- [Extract provided]:

□ □ □ □

In follow-up to the studies assessing fetal fat and lean mass accretion throughout the normal pregnancy, investigators have focused on deviant fetal growth. In assessing fetal growth abnormalities, the abdominal circumference is considered by many to be the most sensitive indicator. In 1992, Hill et al. 24 measured the abdominal subcutaneous tissue thickness, in addition to mid-thigh and mid-calf subcutaneous tissue thickness, in order to distinguish abnormalities of fetal growth. Hill measured the subcutaneous tissue thickness 2 cm lateral to the umbilical cord insertion at the same level as that normally determined for the abdominal circumference (Figure 2). Normal fetuses of 244 women were measured from 15 to 42 weeks' gestation to serve as a control. In order to assess the intraobserver variability, the same sonographer performed the measurement at the beginning and end of the exam, but was blinded to the numerical value. Interobserver variability was assessed by two independent examiners. The mean difference between measurements for both the intra- and interobserver variability was essentially zero. Measurements of the abdominal subcutaneous tissue thickness were unable to predict growth disturbances for either IUGR or LGA fetuses. The assumption is that fetuses deposit subcutaneous tissue in a uniform fashion. One fetus may deposit fat 2 cm lateral to the cord insertion, whereas another fetus may be depositing more fat 3 cm lateral to the insertion. Single-point measurement might overlook any differences that exist between fetuses.

Axial ultrasound view of the fetal abdomen demonstrating the technique by Hill et al. 24 of measuring 2 cm lateral to the umbilical cord insertion site at which point subcutaneous tissue is measured.

In 1997, Petrikovsky et al. 25 performed similar measurements as Hill et al. to determine if abdominal subcutaneous tissue thickness could predict fetal macrosomia. These authors measured 133 term fetuses, all of which were delivered within 72 h of measurement. Rather than measuring the thickness 2 cm lateral to the umbilical cord insertion, the subcutaneous tissue thickness was measured at its widest point in the anterior third of the abdominal circumference on an axial view (Figure 3). In this technique, the calipers are placed at the outer and inner edges of the subcutaneous layer. Unlike the results obtained by Hill, Petrikovsky determined these sonographic measurements are useful for ruling out macrosomia. The positive predictive value for macrosomia increased as the amount of abdominal subcutaneous tissue increased. When a cut-off of ≥ 11 mm was used, the positive predictive value ranged from 75.5% to 93.7%. For thicknesses < 11 mm, the positive predictive value for macrosomia was always less than 60%. In 1999, Gardeil et al. 26 hypothesized that prenatal measurement of fetal abdominal fat could predict growth restriction in fetuses. This prospective study involved serial ultrasound scans on 137 women in Ireland with singleton pregnancies. The fat mass of the abdomen was determined by measuring the thickness of the anterior abdominal subcutaneous tissue, anterior to the margins of the ribs, on the same axial image on which the abdominal circumference is obtained. Gardeil determined that an infant with subcutaneous fat of < 5 mm was five times more likely to have a birth weight below the 10th percentile than an infant with > 5 mm of subcutaneous fat. In these infants with a subcutaneous fat measurement of < 5 mm, there was a significantly higher incidence of neonatal morbidity.

□ □ □ □

- [Problems and tasks]:
[1] According to the passage on fetal subcutaneous tissue measurement, why could Hill's abdominal measurements fail to predict growth disturbances? Answer in one to three sentences.
[2] Which research groups does the passage on fetal subcutaneous tissue measurement cite, and in what year did each carry out its study?
[3] Extend the passage on fetal subcutaneous tissue measurement, starting after its final sentence.

- [Source data]:
□ □ □ □

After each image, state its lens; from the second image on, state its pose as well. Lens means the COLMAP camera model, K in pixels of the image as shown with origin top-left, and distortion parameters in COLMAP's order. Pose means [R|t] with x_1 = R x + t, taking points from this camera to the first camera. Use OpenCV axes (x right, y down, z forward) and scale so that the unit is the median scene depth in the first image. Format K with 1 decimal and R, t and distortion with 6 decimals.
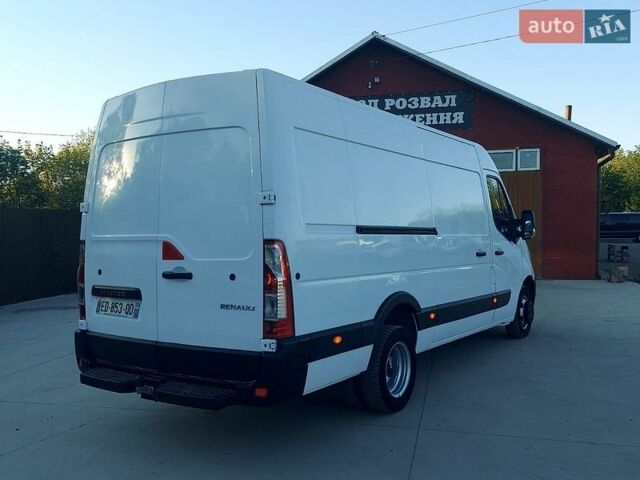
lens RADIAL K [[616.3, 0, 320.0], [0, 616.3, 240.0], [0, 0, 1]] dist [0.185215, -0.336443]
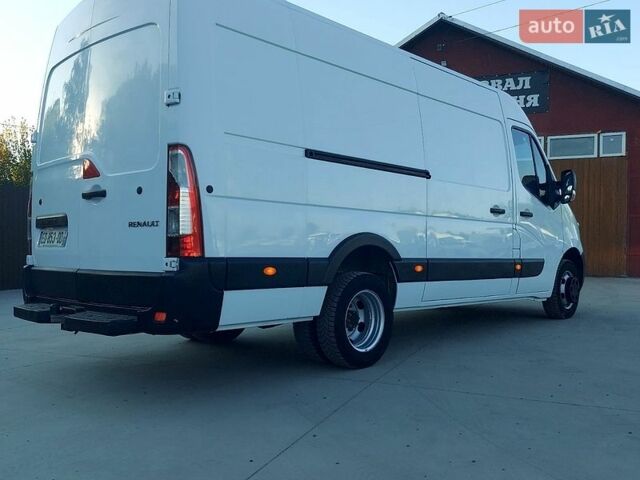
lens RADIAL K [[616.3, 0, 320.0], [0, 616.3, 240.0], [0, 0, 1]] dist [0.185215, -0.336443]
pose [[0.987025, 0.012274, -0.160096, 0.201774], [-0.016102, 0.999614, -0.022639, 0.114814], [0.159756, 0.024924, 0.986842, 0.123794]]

□ □ □ □

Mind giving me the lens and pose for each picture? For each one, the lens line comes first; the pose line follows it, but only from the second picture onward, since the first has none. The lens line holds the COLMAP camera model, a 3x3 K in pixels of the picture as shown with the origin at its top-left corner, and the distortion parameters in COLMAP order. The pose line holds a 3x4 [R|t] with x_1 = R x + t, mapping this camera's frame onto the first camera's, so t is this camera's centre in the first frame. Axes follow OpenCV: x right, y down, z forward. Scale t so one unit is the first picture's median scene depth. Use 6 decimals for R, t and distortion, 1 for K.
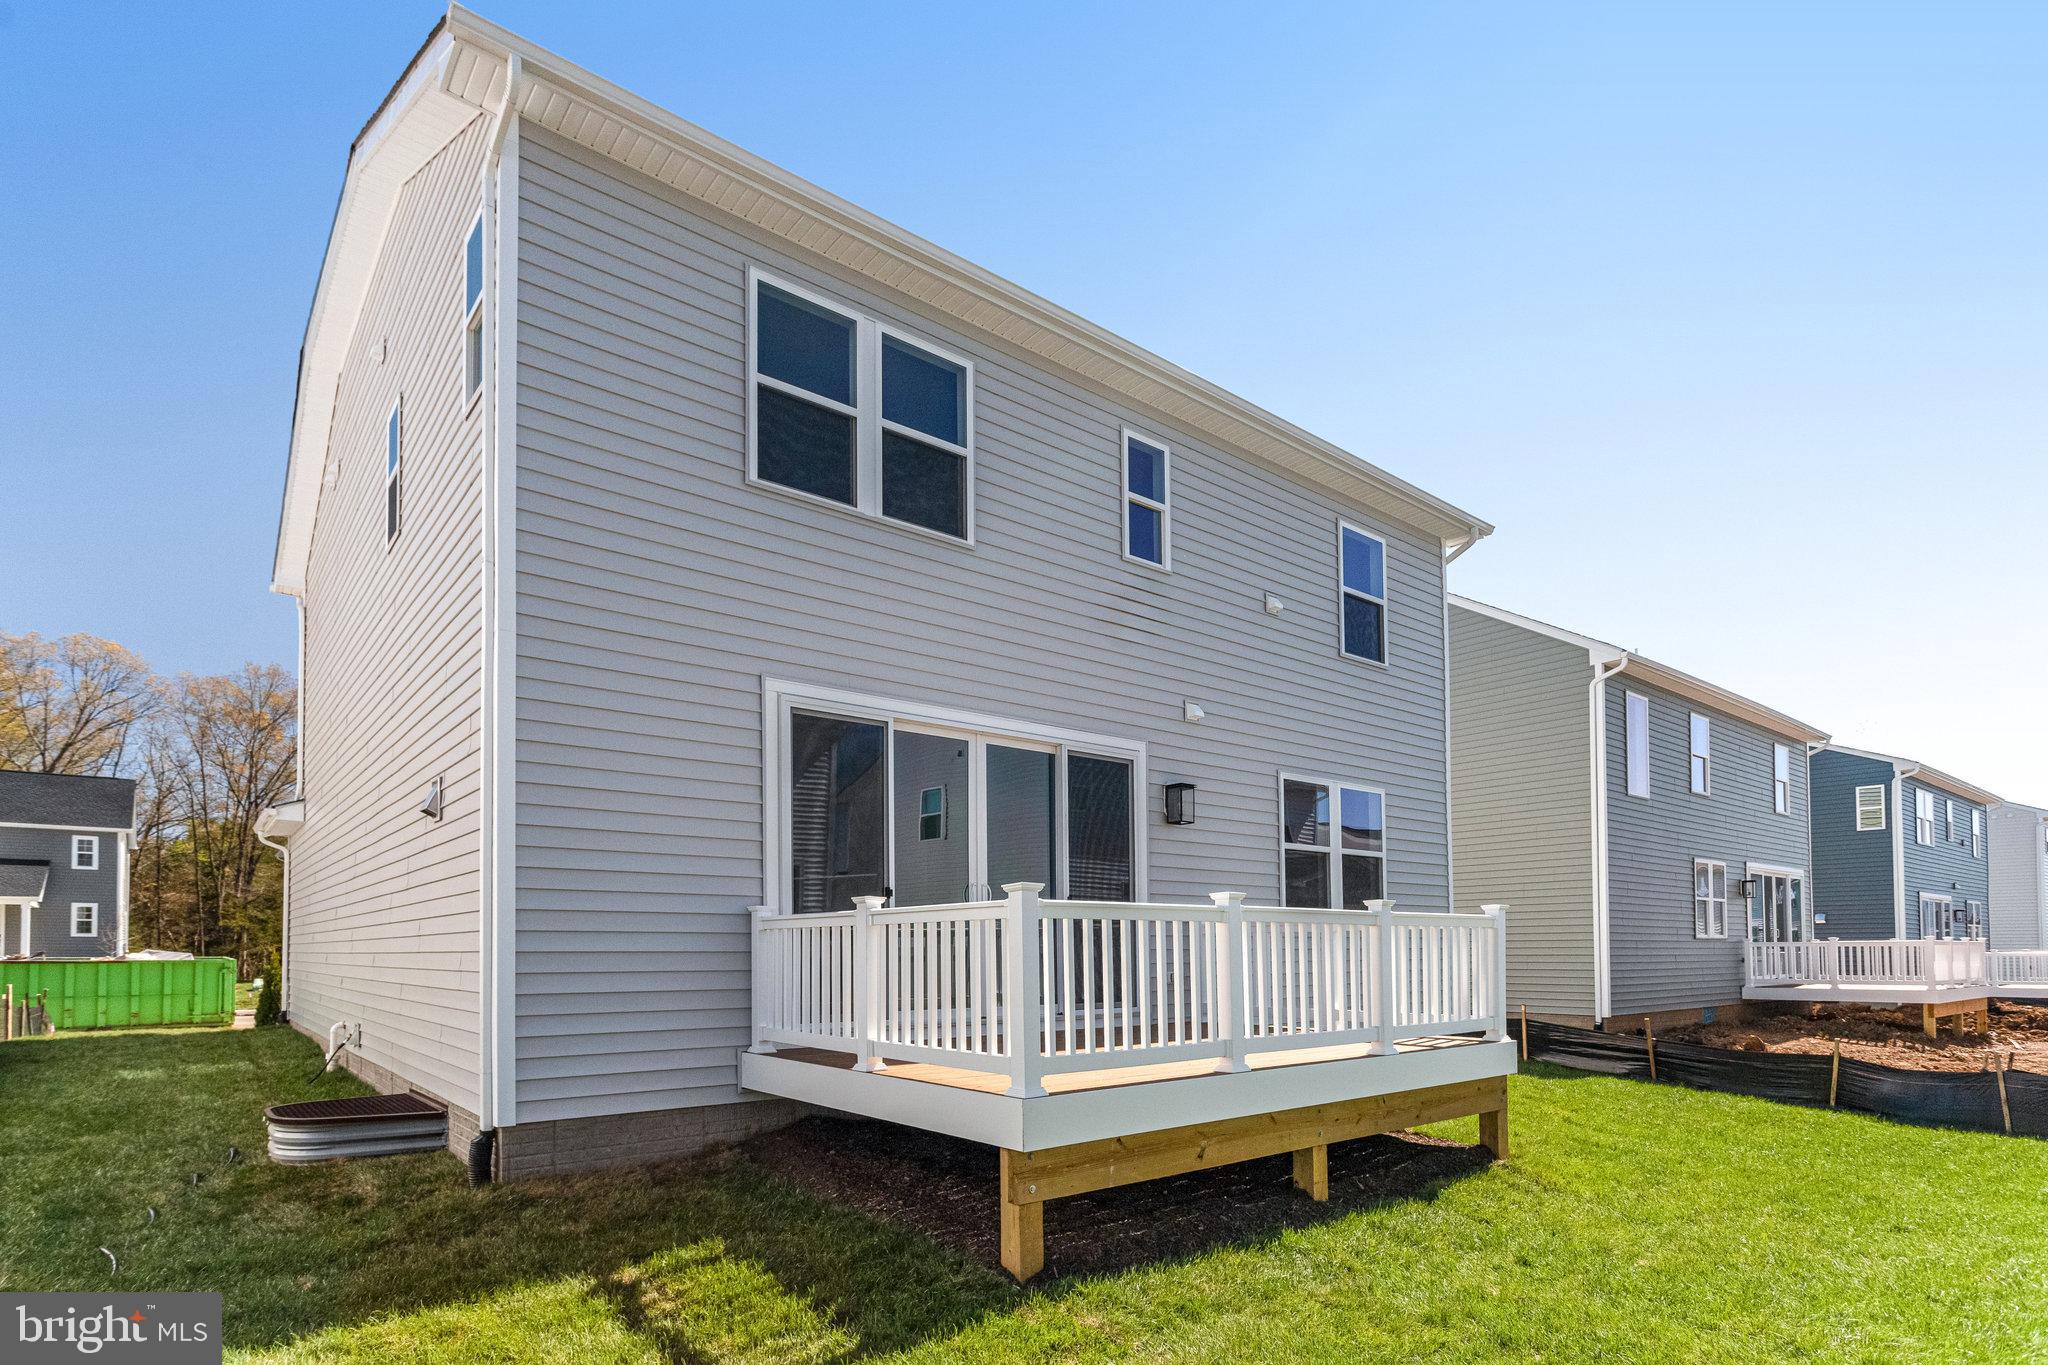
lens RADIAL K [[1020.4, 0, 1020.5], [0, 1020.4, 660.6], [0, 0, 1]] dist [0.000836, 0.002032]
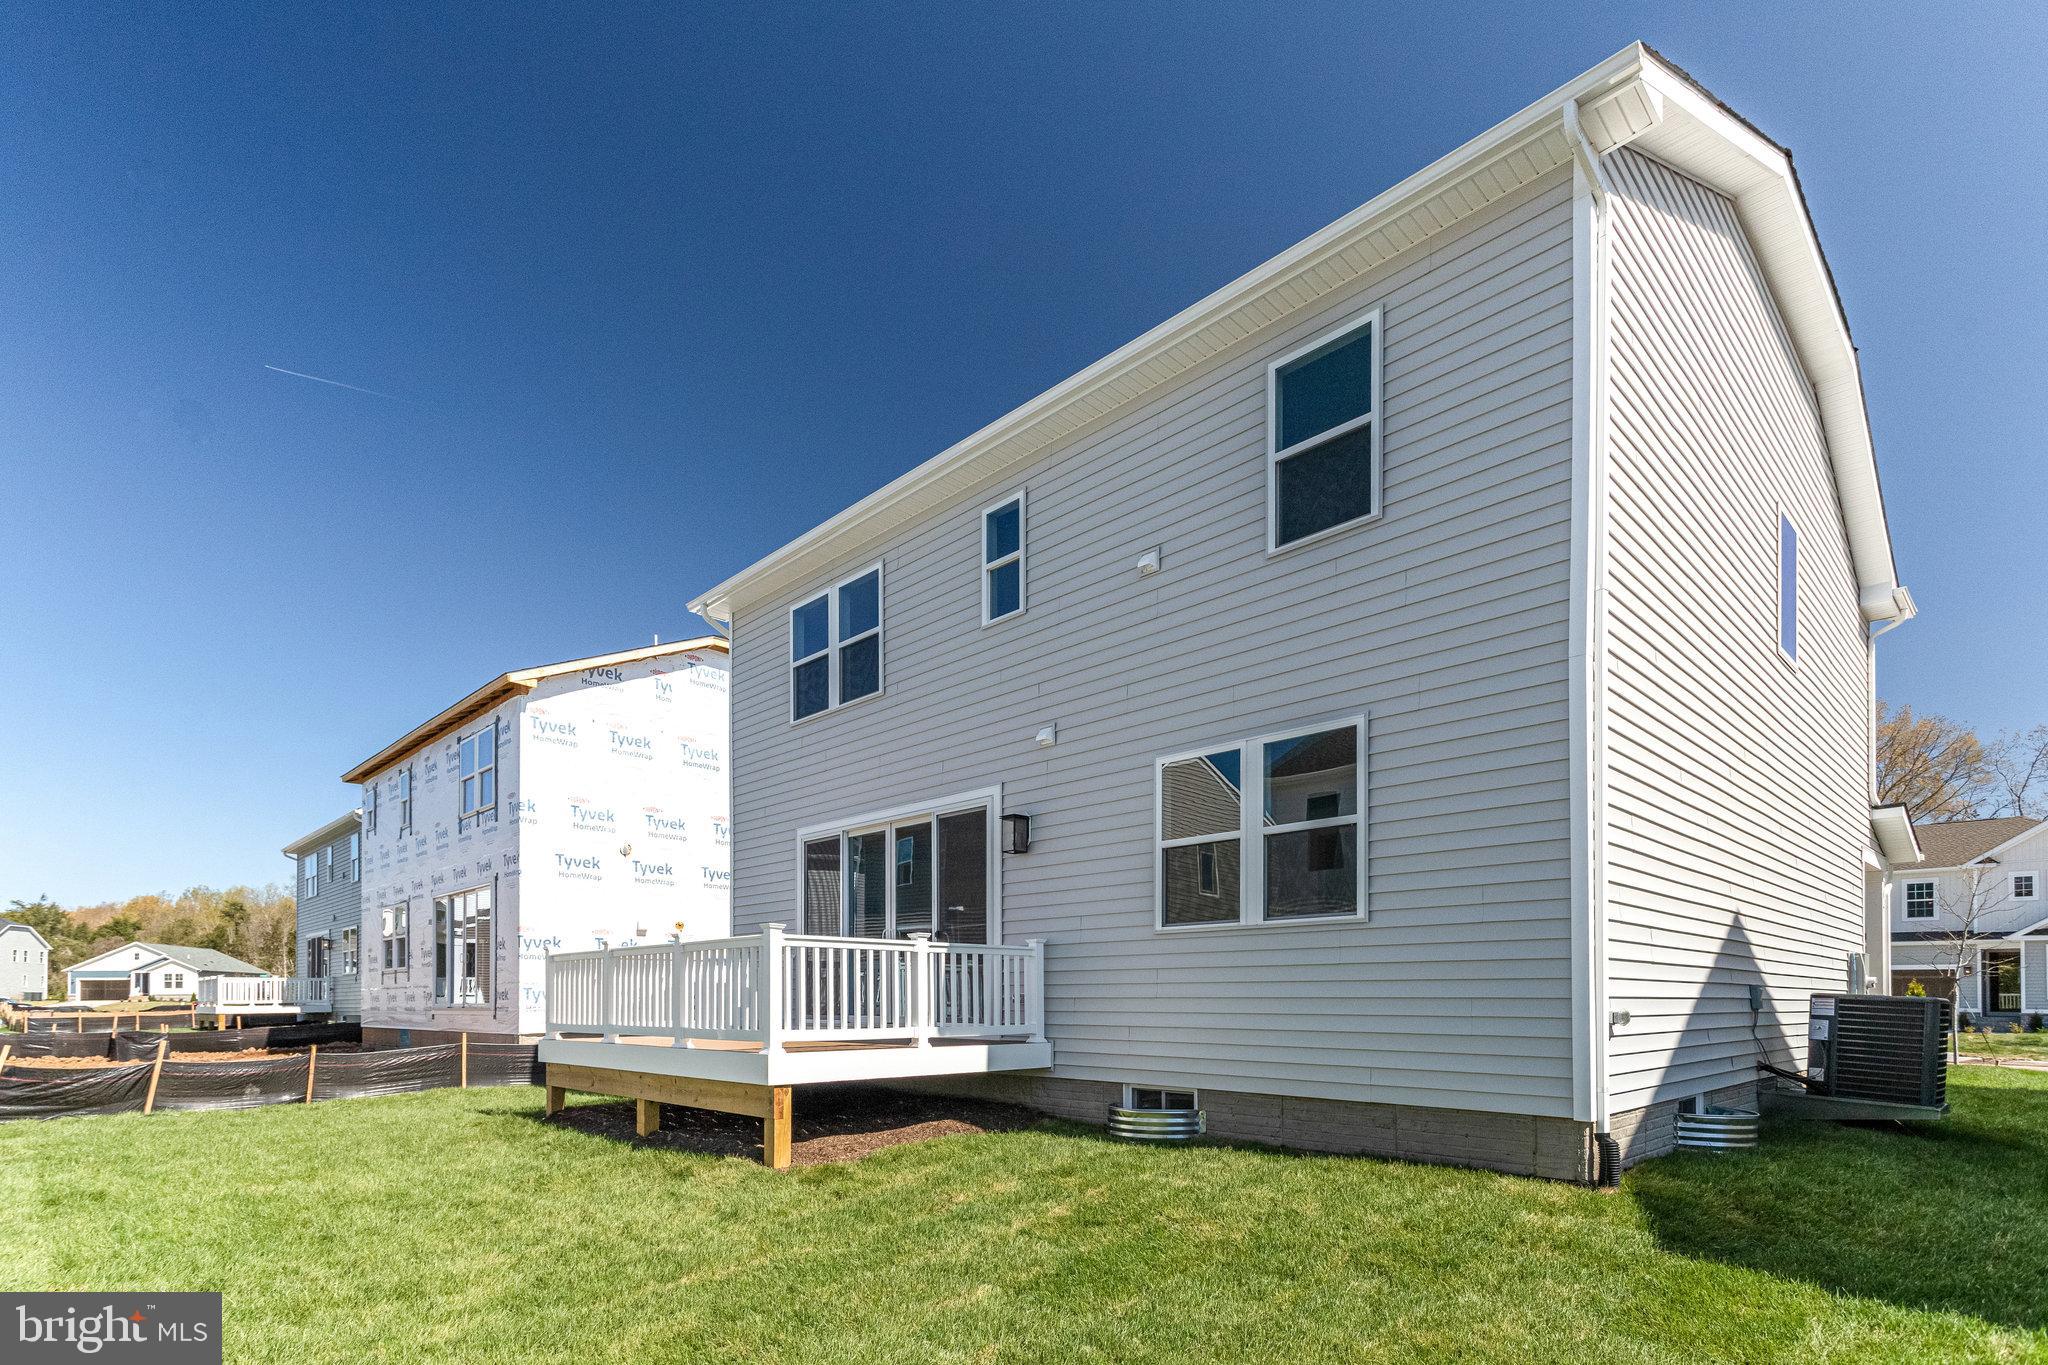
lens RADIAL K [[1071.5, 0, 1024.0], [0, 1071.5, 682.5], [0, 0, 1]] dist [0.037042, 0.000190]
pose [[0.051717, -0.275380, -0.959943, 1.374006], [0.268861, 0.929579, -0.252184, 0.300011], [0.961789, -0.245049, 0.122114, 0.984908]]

□ □ □ □

- [Answers for the tasks]:
[1] Hill's method assumes that fetuses deposit subcutaneous tissue uniformly. In fact, one fetus may deposit fat 2 cm lateral to the cord insertion while another deposits more fat 3 cm lateral to it, so a single-point measurement might miss the differences between fetuses.

[2]
- Hill et al., 1992
- Petrikovsky et al., 1997
- Gardeil et al., 1999

[3]
Axial ultrasound image of the abdomen showing measurement of the subcutaneous fat. (a) Standard view; (b) enlarged view.

Ultrasound measurement of adipose tissue in the fetal face

An area that has not been extensively studied is the adipose tissue present in the fetal face, specifically the cheeks. In 1991, Abramowicz et al. 27 described their technique for measuring the cheek-to-cheek diameter. The premise for developing nomograms for this particular measurement is based on the assumption that poorly nourished individuals have sunken cheeks, whereas people with increased weight gain have fuller cheeks. Perhaps adipose deposition in the fetal face might also reflect nutritional status. Abramowicz described obtaining a coronal view of the fetal face at the level of the nostrils and lips. At this level, the distance between the widest points on each cheek is measured (Figure 4a). Because this view is occasionally difficult to obtain, the authors recommend measuring the distance from the proximal cheek to the middle of the mouth if the complete cheek-to-cheek view cannot be visualized (Figure 4b). The cheek-to-mouth value is then multiplied by two in order to approximate the cheek-to-cheek diameter. Abramowicz determined that the cheek-to-cheek diameter grows linearly from 20 to 41 weeks' gestation, with a mean of 3 cm at 20 weeks increasing to 7.1 cm at 41 weeks. Additionally, the cheek-to-cheek diameter/biparietal diameter (BPD) ratio was developed to describe differences observed in growth-restricted and macrosomic fetuses. The cheek-to-cheek diameter/BPD ratio is fairly consistent throughout gestation in normally grown fetuses. Growth-restricted fetuses had lower ratios because of the decreased deposition of adipose tissue28. Macrosomic fetuses of diabetic mothers had increased ratios above normal gestation due to increased fat deposition. Interestingly, in LGA fetuses of non-diabetic mothers, the ratios of cheek-to-cheek diameter/BPD are not statistically different from those observed in appropriately grown fetuses.

(a) Axial view through the face showing the cheek-to-cheek measurement. (b) Axial view through the face measuring the distance from the proximal cheek to the middle of the mouth when the cheek-to-cheek view cannot be visualized.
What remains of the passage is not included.